By Kevin Light-Roth / For The Herald
Before he came to Washington Corrections Center, Vincent Burnett had gone six years without a epileptic seizure.
He began suffering from them after he was shot in the head more than a decade ago, but thanks to the medication Lamictal, an anti-epileptic medication, the seizures had been under control. “When I take my meds, I’m good,” Burnett says. “I went years and never had a problem.”
That changed when he transferred from the Monroe Correctional Complex in January of 2023. Upon arrival there, Burnett’s medication was inexplicably halved.
“I’ve been taking Lamictal twice a day for 11 years,” Burnett said. “But as soon as I got here they cut me down to one pill at night.” He asked nurses why his prescription had been altered. He was provided no explanation.
Frustrated, and afraid of what might happen, Burnett wrote to the prison’s medical provider, explaining that his medication — at its previous dose — was the only thing keeping his condition in check. The provider responded that Burnett would be seen immediately, without acknowledging the issue. The reduced dosage was not corrected.
Then, that May, Burnett was in his cell when he suddenly felt dizzy. The world clouded over. He fell to the floor, with his cellmate watching anxiously from the doorway, telling him that medical staff were on their way. For the first time since 2017, he’d had a seizure.
Despite this indication that his seizure medication was insufficient, and his continued pleas for his prescribed dose, the prison kept him on a once-daily regimen. He again wrote to his medical provider, and the provider again said he would be scheduled for a check-up, never acknowledging the issue.
Another seizure followed in July. Afterward, staff transported him to the infirmary, but sent him back to his living unit after a few minutes, without performing any tests other than measuring his vital signs.
He fell into another seizure two hours later. “It was the first time I’ve ever had two seizures in a row,” Burnett said. The second seizure was more violent. Burnett collapsed in a hallway, directly in front of a nurse who was distributing medication. As he thrashed uncontrollably on the ground, Burnett said his head struck the concrete floor again and again.
Returned to the infirmary, medical staff insisted dehydration had triggered the attacks. Burnett disagrees: “It didn’t have anything to do with dehydration. I know how much water I was drinking. They’re just trying to cover their tracks because they know they should’ve kept me up there after the first seizure and they know they’ve only been giving me half my medication.”
Medical staff locked him in an observation cell, where cameras watched him eat, sleep, shower and use the bathroom. He remained there two days. “They might as well have put me in the hole,” Burnett said.

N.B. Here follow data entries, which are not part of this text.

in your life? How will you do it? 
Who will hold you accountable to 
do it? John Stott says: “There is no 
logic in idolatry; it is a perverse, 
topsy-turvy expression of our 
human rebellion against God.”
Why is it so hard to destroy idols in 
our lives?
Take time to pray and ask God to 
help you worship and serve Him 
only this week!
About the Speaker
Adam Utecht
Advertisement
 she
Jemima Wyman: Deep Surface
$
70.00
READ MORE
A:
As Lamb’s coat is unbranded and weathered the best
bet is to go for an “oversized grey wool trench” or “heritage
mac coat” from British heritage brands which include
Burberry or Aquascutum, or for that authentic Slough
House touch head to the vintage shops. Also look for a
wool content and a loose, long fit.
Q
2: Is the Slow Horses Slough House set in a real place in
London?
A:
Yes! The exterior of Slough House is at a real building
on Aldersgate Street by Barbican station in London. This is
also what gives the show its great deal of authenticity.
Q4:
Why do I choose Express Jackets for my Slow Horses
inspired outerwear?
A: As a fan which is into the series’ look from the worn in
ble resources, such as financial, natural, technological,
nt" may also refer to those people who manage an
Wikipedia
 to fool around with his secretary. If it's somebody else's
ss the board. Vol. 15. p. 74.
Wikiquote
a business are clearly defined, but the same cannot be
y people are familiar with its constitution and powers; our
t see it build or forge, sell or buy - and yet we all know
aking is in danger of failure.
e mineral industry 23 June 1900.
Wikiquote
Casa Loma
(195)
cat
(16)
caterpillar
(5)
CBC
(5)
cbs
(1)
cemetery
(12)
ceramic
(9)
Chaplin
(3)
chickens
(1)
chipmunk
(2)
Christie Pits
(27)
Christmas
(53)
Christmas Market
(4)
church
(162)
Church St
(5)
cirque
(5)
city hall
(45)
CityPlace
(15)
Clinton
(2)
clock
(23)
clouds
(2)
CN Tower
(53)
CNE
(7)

When he was finally permitted to return to his unit on the morning of July 20, 2023, a nurse admonished him to take his medication, as if his irresponsibility were to blame for the seizures. That night Burnett waited in a medication dispensation line for his Lamictal. The nurse in charge didn’t have it. He walked to the infirmary to ask what was going on and was turned away. Medical staff maintained that he only needed his medication once per day, and threatened to write him up for a rule violation if he didn’t leave.
Burnett’s situation is hardly unique. The Vera Institute, a nonprofit advocacy group, estimates hundreds of prisoners die each year as a direct result of deficient medical care. The indifference and incompetence of prison medical staff often rise to the level of criminal negligence. In June of 2023, authorities charged several nurses at Michigan’s Alger Correctional Facility with manslaughter in connection to the death of a prisoner in their care. Similar charges have been filed in at least five states over the last two years alone.

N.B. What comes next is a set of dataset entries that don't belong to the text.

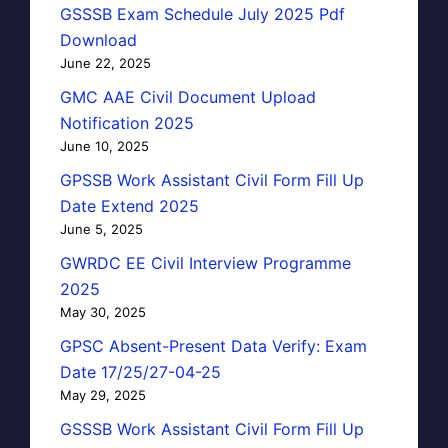
GSSSB Exam Schedule July 2025 Pdf
Download
June 22, 2025
GMC AAE Civil Document Upload
Notification 2025
June 10, 2025
GPSSB Work Assistant Civil Form Fill Up
Date Extend 2025
June 5, 2025
GWRDC EE Civil Interview Programme
2025
May 30, 2025
GPSC Absent-Present Data Verify: Exam
Date 17/25/27-04-25
May 29, 2025
GSSSB Work Assistant Civil Form Fill Up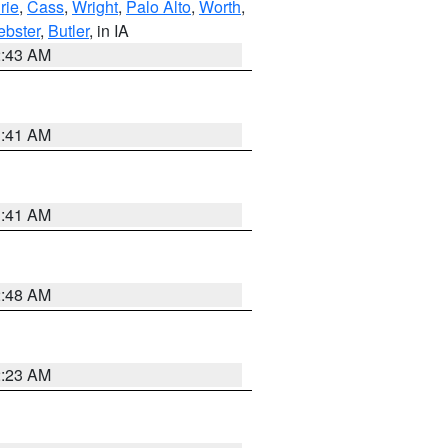
rie
,
Cass
,
Wright
,
Palo Alto
,
Worth
,
bster
,
Butler
, in IA
2:43 AM
1:41 AM
1:41 AM
2:48 AM
2:23 AM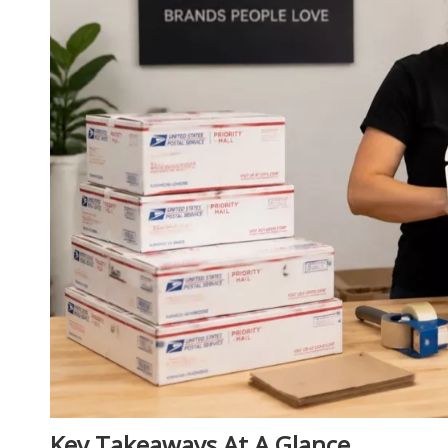
Key Takeaways At A Glance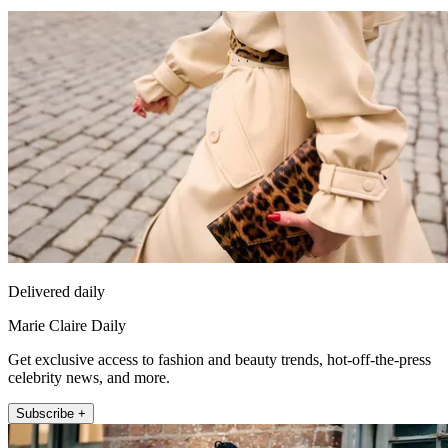
Delivered daily
Marie Claire Daily
Get exclusive access to fashion and beauty trends, hot-off-the-press
celebrity news, and more.
Subscribe +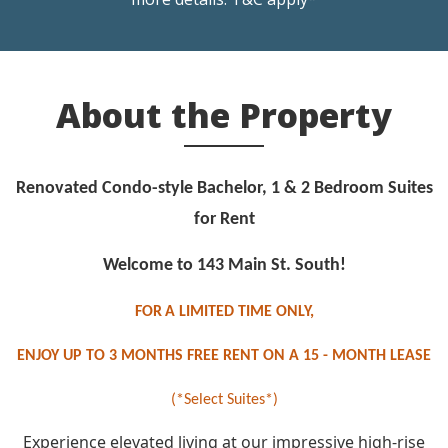
About the Property
Renovated Condo-style Bachelor, 1 & 2 Bedroom Suites
for Rent
Welcome to 143 Main St. South!
FOR
A LIMITED TIME ONLY,
ENJOY UP TO 3 MONTHS FREE RENT ON A 15 - MONTH LEASE
(*Select Suites*)
Experience elevated living at our impressive high-rise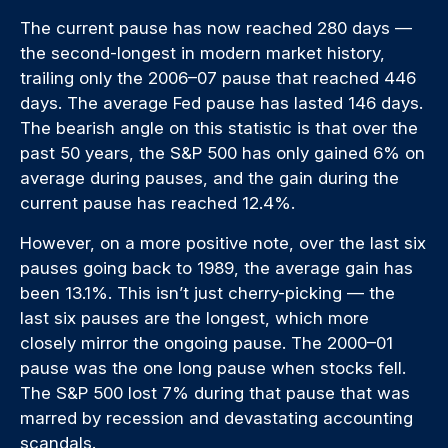
The current pause has now reached 280 days —
the second-longest in modern market history,
trailing only the 2006–07 pause that reached 446
days. The average Fed pause has lasted 146 days.
The bearish angle on this statistic is that over the
past 50 years, the S&P 500 has only gained 6% on
average during pauses, and the gain during the
current pause has reached 12.4%.
However, on a more positive note, over the last six
pauses going back to 1989, the average gain has
been 13.1%. This isn’t just cherry-picking — the
last six pauses are the longest, which more
closely mirror the ongoing pause. The 2000–01
pause was the one long pause when stocks fell.
The S&P 500 lost 7% during that pause that was
marred by recession and devastating accounting
scandals.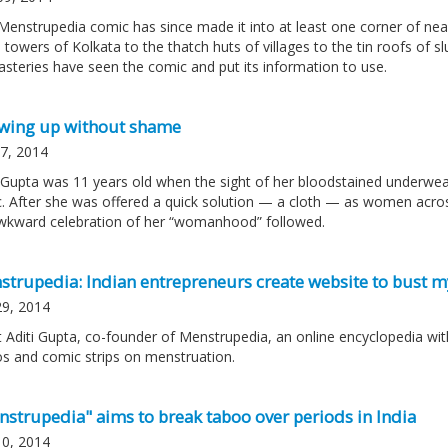
Menstrupedia comic has since made it into at least one corner of nea
 towers of Kolkata to the thatch huts of villages to the tin roofs of 
steries have seen the comic and put its information to use.
wing up without shame
 7, 2014
i Gupta was 11 years old when the sight of her bloodstained underwear
c. After she was offered a quick solution — a cloth — as women acros
wkward celebration of her “womanhood” followed.
strupedia: Indian entrepreneurs create website to bust m
29, 2014
 Aditi Gupta, co-founder of Menstrupedia, an online encyclopedia with
os and comic strips on menstruation.
nstrupedia" aims to break taboo over periods in India
10, 2014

At Washington Corrections Center, Burnett is still navigating the medical bureaucracy, hoping to get his condition under control again. But he had another seizure in November, and this year, another on April 7, and two more on May 11. His faith in the state Department of Corrections medical staff has eroded entirely.
“Who knows what they’ll do. There was no reason for them to mess with my meds in the first place,” Burnett said. “They never even tested me for a concussion when the nurse saw me hit my head.”
“Either they don’t care,” he said, “or they really want me to die.”
Kevin Light-Roth is from Tacoma. He is currently incarcerated at a Washington prison, where he works to organize the prison community around legislative bills. He is a regular contributor to the Information For A Change legislative update page on Facebook.
Editor’s note: The state Department of Corrections was provided an opportunity to respond or comment. After several months, no response beyond acknowledgement of receipt was provided.